On the way to Hollywood
- Article 34 of 34
- Televisual, October 2000
With talk of a merger between Shepperton and Pinewood, could the holy grail of a Hollywood UK finally be in sight? Rob Buckley talks to major studios to find out what they see in their crystal balls.
Studios are hot right now. When Michael Grade and his backers bought up Pinewood in February, you'd have been forgiven for asking why. Now they're sniffing round Shepperton. But they're not alone; the all-devouring Liberty is also looking at Shepperton. Is a “Hollywood UK” actually about to happen after so many false starts?
“I expect , if you've talked to Pinewood, they've said they're pretty busy,” says Edwin Shirley, md of Three Mills Island Studios. “There's stuff here we only get a look at when they're busy.” He's not wrong. Pinewood is chocabloc right now pulling in the likes of the Henson Company's Dinotopia and Paramount's Tomb Raider.
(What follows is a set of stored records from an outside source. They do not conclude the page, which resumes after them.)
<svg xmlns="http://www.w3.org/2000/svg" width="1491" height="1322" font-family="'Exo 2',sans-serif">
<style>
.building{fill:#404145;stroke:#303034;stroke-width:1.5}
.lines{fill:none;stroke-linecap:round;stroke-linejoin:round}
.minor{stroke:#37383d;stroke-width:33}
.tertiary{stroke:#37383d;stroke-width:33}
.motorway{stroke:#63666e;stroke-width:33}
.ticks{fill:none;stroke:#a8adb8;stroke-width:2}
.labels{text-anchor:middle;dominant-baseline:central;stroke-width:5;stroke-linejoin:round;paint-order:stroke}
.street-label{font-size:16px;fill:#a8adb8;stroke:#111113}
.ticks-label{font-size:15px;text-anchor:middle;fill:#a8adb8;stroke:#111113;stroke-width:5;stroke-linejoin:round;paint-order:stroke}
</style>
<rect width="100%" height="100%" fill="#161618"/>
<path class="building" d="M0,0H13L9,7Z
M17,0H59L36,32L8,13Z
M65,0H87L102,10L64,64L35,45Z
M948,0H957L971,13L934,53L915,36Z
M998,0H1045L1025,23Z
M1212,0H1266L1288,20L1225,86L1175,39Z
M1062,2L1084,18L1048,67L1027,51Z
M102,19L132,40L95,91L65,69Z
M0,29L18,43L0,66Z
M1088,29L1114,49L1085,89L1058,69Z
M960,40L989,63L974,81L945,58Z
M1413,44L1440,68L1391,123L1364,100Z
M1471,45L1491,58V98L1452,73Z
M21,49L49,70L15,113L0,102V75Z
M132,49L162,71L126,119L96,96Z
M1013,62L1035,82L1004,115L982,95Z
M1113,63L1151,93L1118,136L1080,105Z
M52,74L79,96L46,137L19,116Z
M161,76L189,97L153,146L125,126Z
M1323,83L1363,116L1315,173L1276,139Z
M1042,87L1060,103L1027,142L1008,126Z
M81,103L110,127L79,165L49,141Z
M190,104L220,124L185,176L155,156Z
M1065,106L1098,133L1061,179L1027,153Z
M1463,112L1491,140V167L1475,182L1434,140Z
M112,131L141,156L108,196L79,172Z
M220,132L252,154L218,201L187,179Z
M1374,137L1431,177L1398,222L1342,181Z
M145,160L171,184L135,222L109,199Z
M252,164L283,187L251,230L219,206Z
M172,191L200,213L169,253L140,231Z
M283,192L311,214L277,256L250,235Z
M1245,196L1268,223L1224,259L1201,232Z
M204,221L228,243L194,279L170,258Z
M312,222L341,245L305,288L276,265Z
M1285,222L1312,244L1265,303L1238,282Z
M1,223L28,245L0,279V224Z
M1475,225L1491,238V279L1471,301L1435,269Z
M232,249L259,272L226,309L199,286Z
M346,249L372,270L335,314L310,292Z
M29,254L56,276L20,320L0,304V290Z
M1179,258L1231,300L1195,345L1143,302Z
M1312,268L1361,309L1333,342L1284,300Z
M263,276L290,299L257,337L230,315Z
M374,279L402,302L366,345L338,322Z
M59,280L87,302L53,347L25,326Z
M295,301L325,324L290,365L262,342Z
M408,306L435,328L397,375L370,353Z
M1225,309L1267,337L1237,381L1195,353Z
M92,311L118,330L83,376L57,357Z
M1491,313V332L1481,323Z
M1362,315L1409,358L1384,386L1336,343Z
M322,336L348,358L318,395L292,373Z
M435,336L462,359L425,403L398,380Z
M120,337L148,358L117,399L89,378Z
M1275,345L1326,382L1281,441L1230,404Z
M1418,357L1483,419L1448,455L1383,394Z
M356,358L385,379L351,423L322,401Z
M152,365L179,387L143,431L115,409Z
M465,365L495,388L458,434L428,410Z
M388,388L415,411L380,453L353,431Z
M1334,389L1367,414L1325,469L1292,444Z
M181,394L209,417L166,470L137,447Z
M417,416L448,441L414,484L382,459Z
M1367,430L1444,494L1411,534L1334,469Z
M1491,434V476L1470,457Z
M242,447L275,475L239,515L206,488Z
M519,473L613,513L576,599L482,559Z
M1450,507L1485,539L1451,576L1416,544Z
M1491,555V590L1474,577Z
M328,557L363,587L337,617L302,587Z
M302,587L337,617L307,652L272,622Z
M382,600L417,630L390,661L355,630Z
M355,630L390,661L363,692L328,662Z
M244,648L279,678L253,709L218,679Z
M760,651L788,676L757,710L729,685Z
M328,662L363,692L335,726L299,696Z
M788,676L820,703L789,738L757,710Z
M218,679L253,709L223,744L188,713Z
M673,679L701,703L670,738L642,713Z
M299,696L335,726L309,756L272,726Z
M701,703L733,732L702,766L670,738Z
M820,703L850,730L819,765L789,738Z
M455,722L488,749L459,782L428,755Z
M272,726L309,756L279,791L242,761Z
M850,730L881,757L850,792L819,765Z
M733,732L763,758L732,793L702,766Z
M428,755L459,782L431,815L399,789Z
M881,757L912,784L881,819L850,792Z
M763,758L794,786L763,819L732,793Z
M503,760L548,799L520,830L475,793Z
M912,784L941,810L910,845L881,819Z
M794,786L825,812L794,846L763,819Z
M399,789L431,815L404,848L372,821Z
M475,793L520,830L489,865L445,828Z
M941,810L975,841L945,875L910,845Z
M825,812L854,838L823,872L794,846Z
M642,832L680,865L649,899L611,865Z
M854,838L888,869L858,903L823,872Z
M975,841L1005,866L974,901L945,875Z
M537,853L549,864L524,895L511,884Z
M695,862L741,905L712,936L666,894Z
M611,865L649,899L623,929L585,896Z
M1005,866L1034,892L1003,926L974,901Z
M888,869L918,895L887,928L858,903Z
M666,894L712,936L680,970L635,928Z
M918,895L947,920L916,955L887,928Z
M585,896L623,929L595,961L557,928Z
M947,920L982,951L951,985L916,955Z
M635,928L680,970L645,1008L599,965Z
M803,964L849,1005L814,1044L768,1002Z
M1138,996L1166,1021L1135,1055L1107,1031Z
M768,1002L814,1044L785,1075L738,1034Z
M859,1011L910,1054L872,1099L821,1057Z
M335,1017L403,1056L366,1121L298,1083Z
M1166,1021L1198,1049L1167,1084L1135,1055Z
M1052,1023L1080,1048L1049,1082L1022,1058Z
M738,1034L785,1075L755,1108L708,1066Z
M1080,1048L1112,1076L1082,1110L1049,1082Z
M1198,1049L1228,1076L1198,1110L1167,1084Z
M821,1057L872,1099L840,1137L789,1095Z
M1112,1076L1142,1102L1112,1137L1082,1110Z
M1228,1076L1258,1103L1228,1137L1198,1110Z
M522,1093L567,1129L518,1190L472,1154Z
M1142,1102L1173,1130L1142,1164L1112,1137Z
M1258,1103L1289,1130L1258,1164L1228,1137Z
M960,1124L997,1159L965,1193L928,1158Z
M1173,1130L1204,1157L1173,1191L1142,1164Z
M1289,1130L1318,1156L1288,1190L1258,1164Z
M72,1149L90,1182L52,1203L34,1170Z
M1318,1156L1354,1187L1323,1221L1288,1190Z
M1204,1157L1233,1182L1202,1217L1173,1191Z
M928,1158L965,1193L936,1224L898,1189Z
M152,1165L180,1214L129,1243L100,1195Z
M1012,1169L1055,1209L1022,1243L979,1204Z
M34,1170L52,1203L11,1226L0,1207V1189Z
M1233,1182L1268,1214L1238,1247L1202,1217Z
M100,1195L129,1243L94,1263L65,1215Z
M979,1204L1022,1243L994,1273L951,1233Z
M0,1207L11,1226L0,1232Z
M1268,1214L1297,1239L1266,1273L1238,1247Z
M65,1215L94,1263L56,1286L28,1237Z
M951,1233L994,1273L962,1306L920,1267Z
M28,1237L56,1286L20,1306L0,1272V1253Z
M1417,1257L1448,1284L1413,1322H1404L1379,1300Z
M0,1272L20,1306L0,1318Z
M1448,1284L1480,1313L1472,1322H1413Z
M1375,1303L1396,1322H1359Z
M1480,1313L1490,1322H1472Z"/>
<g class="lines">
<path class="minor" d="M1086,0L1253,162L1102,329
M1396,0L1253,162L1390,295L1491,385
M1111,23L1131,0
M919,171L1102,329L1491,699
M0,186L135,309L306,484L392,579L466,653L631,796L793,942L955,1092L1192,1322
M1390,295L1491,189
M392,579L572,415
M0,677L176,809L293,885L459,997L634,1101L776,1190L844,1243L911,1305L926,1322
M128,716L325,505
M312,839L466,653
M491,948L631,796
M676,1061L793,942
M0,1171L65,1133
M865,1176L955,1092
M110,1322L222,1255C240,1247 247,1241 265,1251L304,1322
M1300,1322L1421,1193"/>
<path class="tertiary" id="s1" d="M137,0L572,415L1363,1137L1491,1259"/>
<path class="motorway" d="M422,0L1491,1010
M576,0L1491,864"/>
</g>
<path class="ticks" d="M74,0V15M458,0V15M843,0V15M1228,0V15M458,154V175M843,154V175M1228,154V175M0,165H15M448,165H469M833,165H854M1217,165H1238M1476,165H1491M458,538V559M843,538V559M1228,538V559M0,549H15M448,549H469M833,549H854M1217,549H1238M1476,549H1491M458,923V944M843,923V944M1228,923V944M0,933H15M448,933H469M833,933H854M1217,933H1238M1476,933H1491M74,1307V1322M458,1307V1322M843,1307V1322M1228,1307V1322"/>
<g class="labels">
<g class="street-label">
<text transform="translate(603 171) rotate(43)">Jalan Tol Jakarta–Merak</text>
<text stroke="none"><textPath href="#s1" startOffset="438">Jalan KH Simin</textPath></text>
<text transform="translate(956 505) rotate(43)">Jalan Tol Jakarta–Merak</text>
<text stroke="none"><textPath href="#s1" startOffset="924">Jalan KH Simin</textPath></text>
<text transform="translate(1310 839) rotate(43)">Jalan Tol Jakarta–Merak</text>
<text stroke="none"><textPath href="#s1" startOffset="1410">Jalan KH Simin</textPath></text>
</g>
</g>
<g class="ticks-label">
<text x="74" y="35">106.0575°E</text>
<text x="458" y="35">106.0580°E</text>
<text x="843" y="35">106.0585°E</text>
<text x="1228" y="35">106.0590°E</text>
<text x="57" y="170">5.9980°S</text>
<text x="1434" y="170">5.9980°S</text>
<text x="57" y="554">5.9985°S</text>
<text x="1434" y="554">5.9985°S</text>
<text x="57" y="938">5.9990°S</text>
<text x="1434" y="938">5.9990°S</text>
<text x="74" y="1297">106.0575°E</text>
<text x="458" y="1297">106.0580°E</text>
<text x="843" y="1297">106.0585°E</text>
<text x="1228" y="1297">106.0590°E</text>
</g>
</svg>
But features aren't enough. Julie Wicks, Elstree's director of production, points out “you need a mixture of the regular work and the big work to survive. You may have a big feature taking up the whole studio for a few months, but during that time no other clients can come in . And the only way you get new work is by exposing clients to your studio.”
In the US, many of the studios are now full of TV work, since Canada, Australia and the UK (on a good day) have been so successful at poaching film work. Similarly, a Hollywood UK needs a strong TV base to support it in the lean times.
So part of Grade's plan is to get in on the television act. Indeed, one of the first things he did after taking over was declare his desire to make Pinewood a television production village. He brought in Steve Gunn, ex of Teddington - perhaps with the ambition for Pinewood to take on Teddington's former mantel as the TV studio of choice. “Of course, we've been involved in TV drama for a while,” says md Steve Jaggs, “but since Steve's been on board, we're pretty much focused on light entertainment television.”
This extra TV production will be “an added facility, not an alternative,” maintains Jaggs. It's the big features that Pinewood still specialises in: more TV is as yet a potential sideline. And, in keeping with the concept of Hollywood UK, bringing the work in still involves “almost acting like the film commission” when in LA. “First and foremost,” says Jaggs, “I'm attracting people to this country, because otherwise I don't stand a chance of getting the job.”
This is the problem that's inspiring Grade to Consider a merger between Pinewood and Shepperton. It's hard enough to get people to come to the UK, let alone to a specific studio. But if you can make the studio large enough by merging the biggest together, you almost have a Hollywood UK for Hollywood US to come to.
While all Grade will say is that he'll let us all know what he's up to when he's ready, Shepperton is just as quiet about the whole deal. Shareholders Ridley and Tony Scott, though, are clearly also keen for a Hollywood UK - which is why the Liberty Media bid, angled at television production, isn't going down with them as well.
The “if it's good for Britain, it's good for all of us” view is supported by Elstree's Wicks, who even gave Jaggs a guided tour of her studios recently. “Wouldn't it be good if we all had the same facilities?” she asks. “I'm just glad the business is coming to the UK.” A looser, informal Hollywood UK rather than one big studio system for the whole country would be to her advantage.
The big guns like George Lucas are haunting Elstree's corridors at the moment. Lucas, currently shooting the second of his latest Star Wars trilogy, has just arrived to film some blue-screen work. “We've the only sound-proofed, 80-foot high studio in the world,” boasts Reid. Another feature he's considering reviving is the water tank out the back. “The screen behind it was taken down by Stanley Kubrick when he was shooting The Shining.” If a Hollywood UK is ever to take off, it's niche services such as these that will bring the work in.